Surat Buat Para Pembaca

Plagiarisme atau lebih dikenal dengan plagiat adalah tindakan penjiplakan atau pengambilan karangan, pendapat, dan sebagainya dari orang lain dan menjadikannya seolah-olah menjadi karangan dan pendapatnya sendiri tanpa memberikan keterangan yang cukup tentang sumbernya, bagi yang melakukannya biasa dikenal dengan sebutan plagiator. Plagiarisme merupakan suatu bentuk kegiatan penjiplakan yang melanggar hak seseorang atas hasil penemuannya yang dilindungi oleh undang-undang, hak mana dikenal sebagai Hak Cipta sebagaimana yang diatur dalam Undang-Undang No.19 Tahun 2002 tentang Hak Cipta. Oleh karena itu, sangat diharapkan bagi siapapun yang mengunjungi halaman Blog ini kemudian mengambil sebagian atau sepenuhnya tulisan dalam karya ilmiah pada blog ini, mencantumkan sumber tulisan tersebut sesuai dengan yang ada pada kutipan aslinya (footnote/bodynote). Blog ini hanya merupakan sarana berbagi informasi sehingga disarankan agar tidak menggunakan situs halaman blog ini sebagai sumber kutipan tulisan. Terimakasih.
+ + +
## Instruksi A
Ubah paragraf surat buat para pembaca yang diawali "Plagiarisme atau lebih dikenal" menjadi daftar poin yang lebih ringkas tanpa menghilangkan fakta pokoknya.

## Baris catatan
+ + +
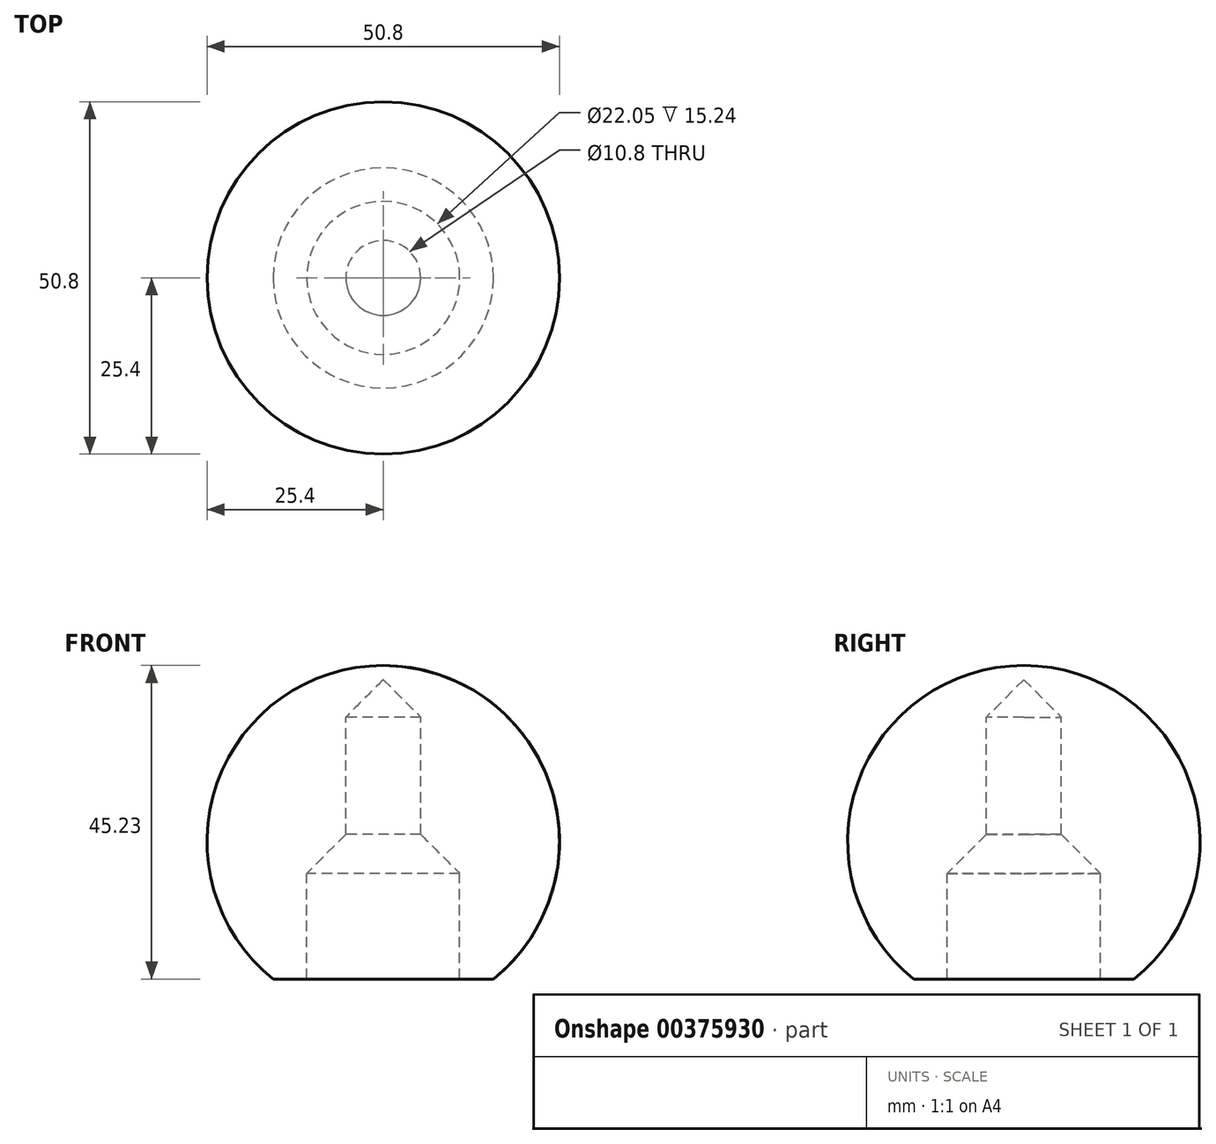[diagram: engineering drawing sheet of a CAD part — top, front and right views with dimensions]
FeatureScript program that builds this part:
+ + +
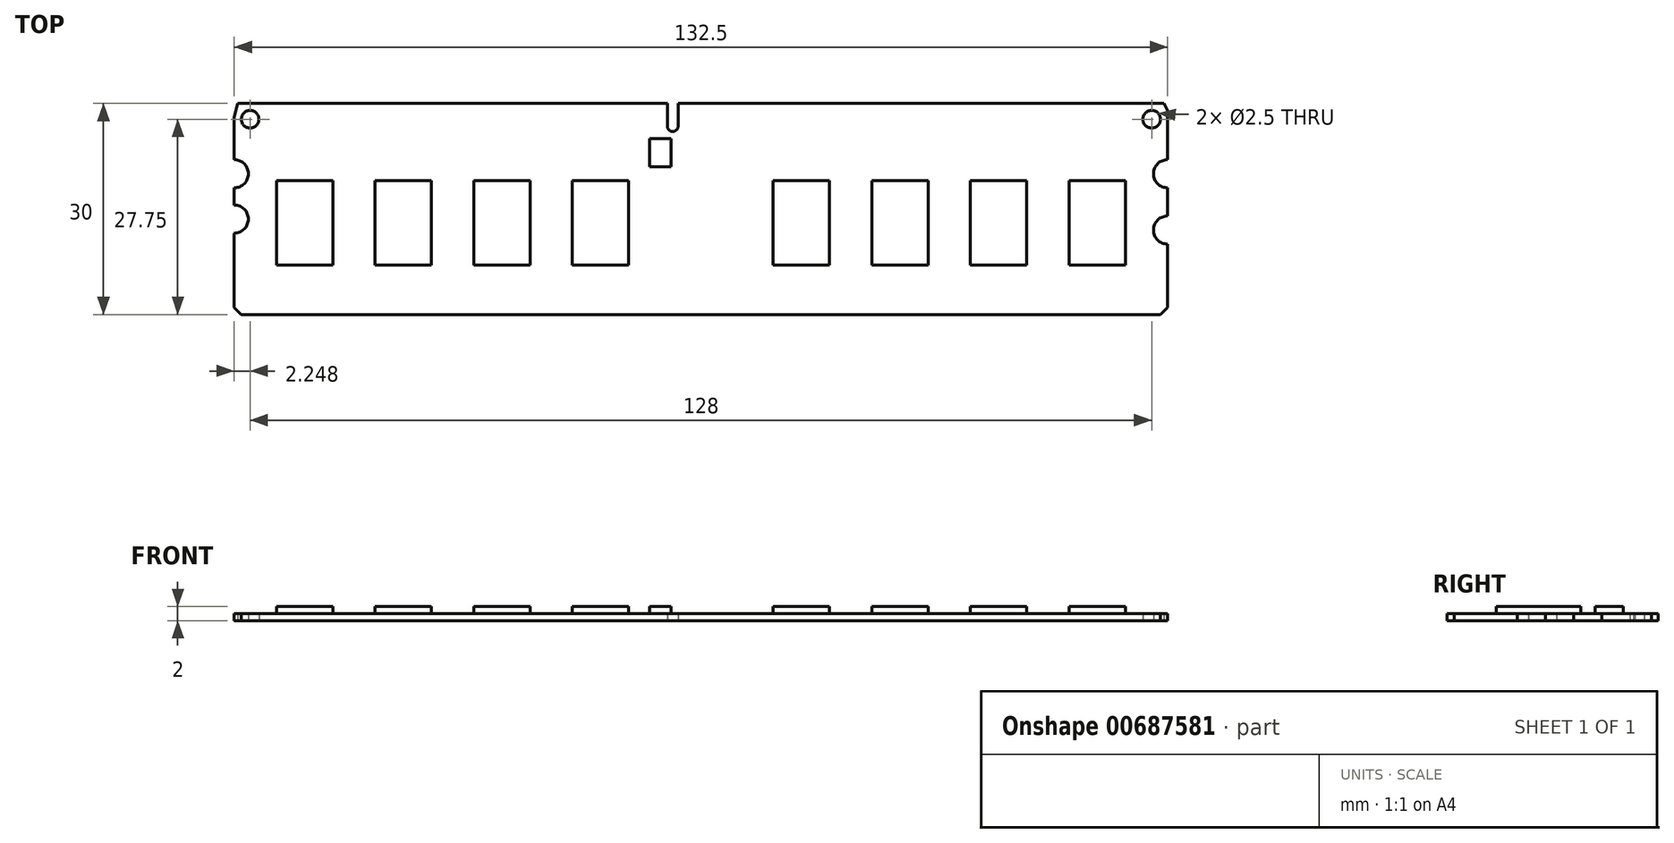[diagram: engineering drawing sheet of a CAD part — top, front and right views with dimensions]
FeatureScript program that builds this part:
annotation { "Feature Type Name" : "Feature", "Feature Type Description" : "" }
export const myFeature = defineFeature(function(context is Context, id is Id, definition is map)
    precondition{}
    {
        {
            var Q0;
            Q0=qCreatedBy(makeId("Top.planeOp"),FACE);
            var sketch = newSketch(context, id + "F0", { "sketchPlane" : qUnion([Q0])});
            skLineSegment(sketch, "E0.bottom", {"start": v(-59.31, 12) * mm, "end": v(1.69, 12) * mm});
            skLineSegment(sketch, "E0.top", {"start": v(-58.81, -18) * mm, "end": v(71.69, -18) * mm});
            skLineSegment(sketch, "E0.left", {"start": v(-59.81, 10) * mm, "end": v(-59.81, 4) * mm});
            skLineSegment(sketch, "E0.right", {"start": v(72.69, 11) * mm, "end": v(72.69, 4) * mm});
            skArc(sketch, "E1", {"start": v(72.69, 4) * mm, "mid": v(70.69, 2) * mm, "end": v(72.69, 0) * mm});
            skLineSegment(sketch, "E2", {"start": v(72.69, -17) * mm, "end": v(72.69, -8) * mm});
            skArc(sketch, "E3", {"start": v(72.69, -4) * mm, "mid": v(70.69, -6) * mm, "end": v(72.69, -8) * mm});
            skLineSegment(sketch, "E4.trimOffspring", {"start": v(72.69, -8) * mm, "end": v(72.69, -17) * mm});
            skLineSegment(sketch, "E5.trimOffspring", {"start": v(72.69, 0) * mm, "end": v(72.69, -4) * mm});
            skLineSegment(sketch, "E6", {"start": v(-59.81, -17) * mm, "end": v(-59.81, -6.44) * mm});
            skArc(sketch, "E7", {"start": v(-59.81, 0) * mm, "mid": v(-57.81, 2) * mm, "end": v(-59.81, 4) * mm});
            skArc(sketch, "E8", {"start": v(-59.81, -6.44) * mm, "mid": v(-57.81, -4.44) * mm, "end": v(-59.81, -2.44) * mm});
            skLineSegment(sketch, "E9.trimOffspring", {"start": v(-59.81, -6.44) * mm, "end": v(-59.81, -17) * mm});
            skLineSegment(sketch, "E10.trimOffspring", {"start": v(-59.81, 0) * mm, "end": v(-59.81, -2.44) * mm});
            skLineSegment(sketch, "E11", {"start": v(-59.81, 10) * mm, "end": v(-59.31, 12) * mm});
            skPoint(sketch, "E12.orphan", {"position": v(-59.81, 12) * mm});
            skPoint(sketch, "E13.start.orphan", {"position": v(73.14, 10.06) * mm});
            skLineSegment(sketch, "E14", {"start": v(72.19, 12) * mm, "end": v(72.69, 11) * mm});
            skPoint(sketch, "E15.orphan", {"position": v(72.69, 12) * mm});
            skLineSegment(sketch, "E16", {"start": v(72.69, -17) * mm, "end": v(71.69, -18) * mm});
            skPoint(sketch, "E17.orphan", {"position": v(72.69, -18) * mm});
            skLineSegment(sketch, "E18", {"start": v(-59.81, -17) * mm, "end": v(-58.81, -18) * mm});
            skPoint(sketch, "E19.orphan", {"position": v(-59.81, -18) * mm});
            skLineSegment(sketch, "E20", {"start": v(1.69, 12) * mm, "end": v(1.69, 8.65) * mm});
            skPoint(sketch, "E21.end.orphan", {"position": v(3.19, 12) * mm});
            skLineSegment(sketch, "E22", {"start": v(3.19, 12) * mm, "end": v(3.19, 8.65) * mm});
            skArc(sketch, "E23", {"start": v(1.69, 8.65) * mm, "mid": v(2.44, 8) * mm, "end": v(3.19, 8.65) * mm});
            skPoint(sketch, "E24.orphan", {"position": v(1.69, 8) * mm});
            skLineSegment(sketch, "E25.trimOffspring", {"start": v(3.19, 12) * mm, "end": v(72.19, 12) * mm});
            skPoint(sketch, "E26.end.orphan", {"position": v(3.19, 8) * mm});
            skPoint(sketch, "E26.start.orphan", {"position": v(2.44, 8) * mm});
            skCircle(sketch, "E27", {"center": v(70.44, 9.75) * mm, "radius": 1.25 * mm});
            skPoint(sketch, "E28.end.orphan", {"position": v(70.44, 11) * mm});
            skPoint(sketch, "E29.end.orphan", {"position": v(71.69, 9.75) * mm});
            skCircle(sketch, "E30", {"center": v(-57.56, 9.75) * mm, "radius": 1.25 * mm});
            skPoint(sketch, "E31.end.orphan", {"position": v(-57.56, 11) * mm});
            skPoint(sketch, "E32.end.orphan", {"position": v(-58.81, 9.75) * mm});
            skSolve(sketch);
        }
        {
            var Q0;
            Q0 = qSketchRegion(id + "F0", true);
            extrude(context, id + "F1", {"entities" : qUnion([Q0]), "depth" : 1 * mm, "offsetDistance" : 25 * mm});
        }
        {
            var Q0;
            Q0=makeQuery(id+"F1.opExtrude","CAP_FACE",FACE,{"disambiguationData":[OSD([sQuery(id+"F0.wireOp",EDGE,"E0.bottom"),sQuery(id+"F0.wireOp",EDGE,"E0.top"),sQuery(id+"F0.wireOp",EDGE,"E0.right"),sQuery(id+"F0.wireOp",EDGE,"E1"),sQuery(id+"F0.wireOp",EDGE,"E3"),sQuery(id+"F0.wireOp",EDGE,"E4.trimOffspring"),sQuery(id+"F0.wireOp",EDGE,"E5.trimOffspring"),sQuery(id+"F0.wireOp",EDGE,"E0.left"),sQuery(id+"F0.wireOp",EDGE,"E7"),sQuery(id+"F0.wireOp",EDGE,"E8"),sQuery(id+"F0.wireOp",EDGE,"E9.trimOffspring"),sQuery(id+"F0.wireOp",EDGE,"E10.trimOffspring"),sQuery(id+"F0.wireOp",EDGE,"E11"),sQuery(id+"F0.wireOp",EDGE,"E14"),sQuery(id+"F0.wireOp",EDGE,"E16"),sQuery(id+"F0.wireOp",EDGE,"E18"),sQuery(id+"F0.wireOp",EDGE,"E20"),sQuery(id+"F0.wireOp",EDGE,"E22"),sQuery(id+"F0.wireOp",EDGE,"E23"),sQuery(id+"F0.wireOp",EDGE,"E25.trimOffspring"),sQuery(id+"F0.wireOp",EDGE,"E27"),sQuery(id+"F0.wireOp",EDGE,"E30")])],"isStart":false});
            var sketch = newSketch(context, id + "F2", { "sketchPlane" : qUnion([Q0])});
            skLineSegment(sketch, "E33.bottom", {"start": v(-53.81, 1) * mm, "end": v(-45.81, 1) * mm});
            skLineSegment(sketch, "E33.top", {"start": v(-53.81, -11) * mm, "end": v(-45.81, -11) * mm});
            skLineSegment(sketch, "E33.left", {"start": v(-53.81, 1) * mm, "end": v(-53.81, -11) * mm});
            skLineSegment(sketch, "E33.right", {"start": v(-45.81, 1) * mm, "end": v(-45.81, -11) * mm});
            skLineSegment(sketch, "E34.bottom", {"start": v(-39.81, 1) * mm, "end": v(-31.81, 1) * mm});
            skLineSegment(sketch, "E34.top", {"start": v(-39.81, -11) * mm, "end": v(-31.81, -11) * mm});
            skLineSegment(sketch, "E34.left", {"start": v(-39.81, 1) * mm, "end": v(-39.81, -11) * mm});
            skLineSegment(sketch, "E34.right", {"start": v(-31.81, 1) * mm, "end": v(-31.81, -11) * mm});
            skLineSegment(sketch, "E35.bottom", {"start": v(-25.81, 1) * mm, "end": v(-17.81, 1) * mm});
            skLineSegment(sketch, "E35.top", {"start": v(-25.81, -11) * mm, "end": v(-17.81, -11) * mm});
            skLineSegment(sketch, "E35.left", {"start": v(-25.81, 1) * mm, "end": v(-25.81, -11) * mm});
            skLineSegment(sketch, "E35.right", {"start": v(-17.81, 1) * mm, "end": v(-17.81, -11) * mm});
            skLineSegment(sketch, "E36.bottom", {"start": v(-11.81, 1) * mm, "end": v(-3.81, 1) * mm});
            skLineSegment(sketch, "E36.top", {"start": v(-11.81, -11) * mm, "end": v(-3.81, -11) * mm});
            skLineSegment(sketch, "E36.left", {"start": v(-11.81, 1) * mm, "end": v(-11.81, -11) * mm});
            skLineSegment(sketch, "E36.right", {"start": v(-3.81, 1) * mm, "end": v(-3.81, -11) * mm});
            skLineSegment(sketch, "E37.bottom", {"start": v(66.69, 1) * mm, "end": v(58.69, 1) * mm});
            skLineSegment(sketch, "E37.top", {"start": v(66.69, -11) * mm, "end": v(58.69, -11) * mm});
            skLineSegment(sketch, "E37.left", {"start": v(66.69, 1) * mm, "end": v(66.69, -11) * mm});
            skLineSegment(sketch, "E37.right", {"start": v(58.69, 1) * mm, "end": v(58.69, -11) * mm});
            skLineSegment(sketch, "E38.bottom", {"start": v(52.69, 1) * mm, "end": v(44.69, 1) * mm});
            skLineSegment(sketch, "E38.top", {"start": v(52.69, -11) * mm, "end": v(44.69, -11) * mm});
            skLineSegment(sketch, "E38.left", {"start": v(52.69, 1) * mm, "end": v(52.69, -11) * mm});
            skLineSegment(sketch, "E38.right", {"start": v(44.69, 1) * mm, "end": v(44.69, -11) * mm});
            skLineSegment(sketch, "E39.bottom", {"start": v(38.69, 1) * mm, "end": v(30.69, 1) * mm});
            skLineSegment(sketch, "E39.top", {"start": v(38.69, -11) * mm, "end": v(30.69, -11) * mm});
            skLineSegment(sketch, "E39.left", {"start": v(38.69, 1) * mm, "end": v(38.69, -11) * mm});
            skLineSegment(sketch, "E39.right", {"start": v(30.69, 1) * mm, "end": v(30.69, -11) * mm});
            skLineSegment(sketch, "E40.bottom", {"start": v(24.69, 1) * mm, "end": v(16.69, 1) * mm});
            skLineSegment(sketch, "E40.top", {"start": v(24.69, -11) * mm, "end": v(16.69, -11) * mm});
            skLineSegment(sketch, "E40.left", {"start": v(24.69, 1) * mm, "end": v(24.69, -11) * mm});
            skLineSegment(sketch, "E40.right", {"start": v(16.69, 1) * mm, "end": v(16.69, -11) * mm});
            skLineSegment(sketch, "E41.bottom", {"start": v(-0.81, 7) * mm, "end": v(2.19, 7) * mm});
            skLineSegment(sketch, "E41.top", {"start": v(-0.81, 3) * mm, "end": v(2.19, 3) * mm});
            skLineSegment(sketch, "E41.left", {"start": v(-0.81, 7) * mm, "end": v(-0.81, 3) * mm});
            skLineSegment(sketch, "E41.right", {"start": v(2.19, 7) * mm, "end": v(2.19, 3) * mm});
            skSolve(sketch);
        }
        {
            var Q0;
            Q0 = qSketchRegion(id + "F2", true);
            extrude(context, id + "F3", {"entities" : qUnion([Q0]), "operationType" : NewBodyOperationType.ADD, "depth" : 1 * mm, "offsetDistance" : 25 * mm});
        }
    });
+ + +
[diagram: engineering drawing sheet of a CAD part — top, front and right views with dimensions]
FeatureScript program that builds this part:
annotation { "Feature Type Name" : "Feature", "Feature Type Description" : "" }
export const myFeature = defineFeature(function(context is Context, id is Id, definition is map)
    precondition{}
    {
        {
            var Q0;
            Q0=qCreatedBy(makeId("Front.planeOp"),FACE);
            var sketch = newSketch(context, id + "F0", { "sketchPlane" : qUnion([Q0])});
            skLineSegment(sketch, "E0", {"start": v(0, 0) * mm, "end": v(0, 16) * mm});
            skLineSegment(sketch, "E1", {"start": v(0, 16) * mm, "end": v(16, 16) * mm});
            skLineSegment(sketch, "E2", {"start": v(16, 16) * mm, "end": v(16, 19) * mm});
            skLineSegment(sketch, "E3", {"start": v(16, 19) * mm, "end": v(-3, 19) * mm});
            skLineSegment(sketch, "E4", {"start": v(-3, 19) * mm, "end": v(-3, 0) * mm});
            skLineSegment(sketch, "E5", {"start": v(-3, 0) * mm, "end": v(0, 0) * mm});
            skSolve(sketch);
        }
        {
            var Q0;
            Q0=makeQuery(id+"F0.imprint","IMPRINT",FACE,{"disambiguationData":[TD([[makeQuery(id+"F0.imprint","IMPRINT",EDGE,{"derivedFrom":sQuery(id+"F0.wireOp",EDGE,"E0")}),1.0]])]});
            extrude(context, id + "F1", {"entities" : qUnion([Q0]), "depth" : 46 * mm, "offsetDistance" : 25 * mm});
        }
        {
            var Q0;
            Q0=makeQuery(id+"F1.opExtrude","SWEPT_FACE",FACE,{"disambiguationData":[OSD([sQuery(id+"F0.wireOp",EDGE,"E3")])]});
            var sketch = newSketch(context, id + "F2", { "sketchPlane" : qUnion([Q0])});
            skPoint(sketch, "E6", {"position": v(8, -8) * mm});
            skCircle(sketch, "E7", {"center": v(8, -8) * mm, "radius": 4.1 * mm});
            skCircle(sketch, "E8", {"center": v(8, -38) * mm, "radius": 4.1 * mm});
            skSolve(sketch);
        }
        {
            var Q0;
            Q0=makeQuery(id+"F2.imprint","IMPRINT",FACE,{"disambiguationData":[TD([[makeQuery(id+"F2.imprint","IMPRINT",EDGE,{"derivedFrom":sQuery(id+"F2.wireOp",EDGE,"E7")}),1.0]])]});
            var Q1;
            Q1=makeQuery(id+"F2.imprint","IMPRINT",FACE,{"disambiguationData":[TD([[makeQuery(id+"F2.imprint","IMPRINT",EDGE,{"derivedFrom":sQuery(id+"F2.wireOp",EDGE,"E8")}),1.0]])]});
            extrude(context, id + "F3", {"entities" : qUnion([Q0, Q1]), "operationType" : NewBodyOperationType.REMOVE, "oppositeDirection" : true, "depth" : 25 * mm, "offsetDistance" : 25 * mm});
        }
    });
+ + +
## Instruksi B
Hitung baris dalam catatan yang memuat string "qCreatedBy". Tulis angkanya saja.

## Jawaban A
- Plagiarisme (plagiat) adalah menjiplak atau mengambil karangan, pendapat, dan sebagainya milik orang lain, lalu menjadikannya seolah-olah milik sendiri tanpa keterangan sumber yang cukup. Pelakunya disebut plagiator.
- Plagiarisme melanggar Hak Cipta seseorang atas hasil penemuannya, yang diatur dalam Undang-Undang No.19 Tahun 2002 tentang Hak Cipta.
- Siapa pun yang mengambil sebagian atau seluruh tulisan karya ilmiah di blog ini diharapkan mencantumkan sumbernya sesuai kutipan aslinya (footnote/bodynote).
- Blog ini hanya sarana berbagi informasi, jadi disarankan tidak dijadikan sumber kutipan tulisan.

## Jawaban B
2